3. In the Certification Authority Backup Wizard, select the option to include the private key and CA certificate in the backup. Set a password to protect the exported file.

   

4. Run the following command to back up the CA database:

   certutil -config <CA_config_string> -backupdb <BackupDirectory>

7.2 Preparing for Migration

Perform the following steps to prepare the server for migration:

1. Uninstall the Microsoft AD CS role from Server Manager.

2. Download and configure the Fortanix CNG provider. For more information, refer to the CNG Developers Guide.

7.3 Extracting and Importing the Private Key to Fortanix DSM

Perform the following steps to extract and import the private key in to Fortanix DSM:

1. Run the following OpenSSL commands to extract the private key and certificate from the backed-up CA certificate:

   openssl.exe pkcs12 -in <BACKED_UP_CA_CERT> -nocerts -nodes -out private_key.pem
   openssl.exe pkcs12 -in <BACKED_UP_CA_CERT> -nokeys -nodes -out <CERTIFICATE_NAME>.crt

   

2. Go to the Fortanix DSM group as created in Section 4.3: Creating a Group, click + SECURITY OBJECT to add a new security object.

3. On the Add New Security Object form, do the following:

   1. Security Object name: Enter the name of your security object.

   2. Select the IMPORT radio button.

   3. In the Choose a type section, select the RSA key type.

   4. In the Place value here or import from file section, select the value format type as Base64 and click UPLOAD A FILE to upload the key file.
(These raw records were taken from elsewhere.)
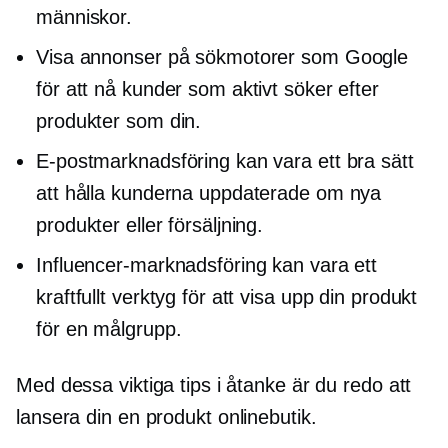
människor.
Visa annonser på sökmotorer som Google
för att nå kunder som aktivt söker efter
produkter som din.
E-postmarknadsföring kan vara ett bra sätt
att hålla kunderna uppdaterade om nya
produkter eller försäljning.
Influencer-marknadsföring kan vara ett
kraftfullt verktyg för att visa upp din produkt
för en målgrupp.
Med dessa viktiga tips i åtanke är du redo att
lansera din
en produkt
onlinebutik.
Browse and select the private key from your system. Ensure to include only the section from -----BEGIN PRIVATE KEY----- to -----END PRIVATE KEY-----.

   5. In the Key operations permitted section, select the required operations to define the actions that can be performed with the cryptographic keys, such as encryption, decryption, signing, and verifying.

   6. Click IMPORT to create the new security object.

7.4 Re-importing the Certificate and Map to Fortanix DSM Key

Perform the following steps to reimport the certificate and map it to Fortanix DSM key:

1. In MMC, import the extracted certificate (without the private key). Right-click Certificates → Personal → Certificates, select All Tasks → Import, and select the .crt file.  

   

2. Repeat the import under Trusted Root Certification Authorities and any other store where the certificate was originally located.

   

3. Run the following command to list the certificates and note the serial number of the root CA certificate:

   certutil -store my

   

4. Run the following command to map the certificate to the imported private key in Fortanix DSM:

   certutil -repairstore my <SerialNumber>

   Replace <SerialNumber> with the actual serial number. When prompted, select the key previously imported to Fortanix DSM. For example, MCADCS-Pvt-Key.

   

7.5 Reinstalling and Reconfiguring CA

Perform the following steps to reinstall and reconfigure the CA:

1. Open Server Manager and select Add Roles and Features. Add the ADCS role and proceed with the installation.

2. After installation, launch the configuration wizard. Under Role Services, select Certification Authority.

3. Set the Setup Type to Standalone CA and the CA Type to Root CA.

4. Select the option to use an existing private key and select the previously imported certificate when it appears.

   

   

7.6 Restoring and Verifying CA Database

After completing the setup, run the following command to restore the original CA database:

certutil -restoredb <BackupDirectory>

To verify the configuration, sign a test CSR and confirm that the certificate is signed using the Fortanix DSM-managed private key.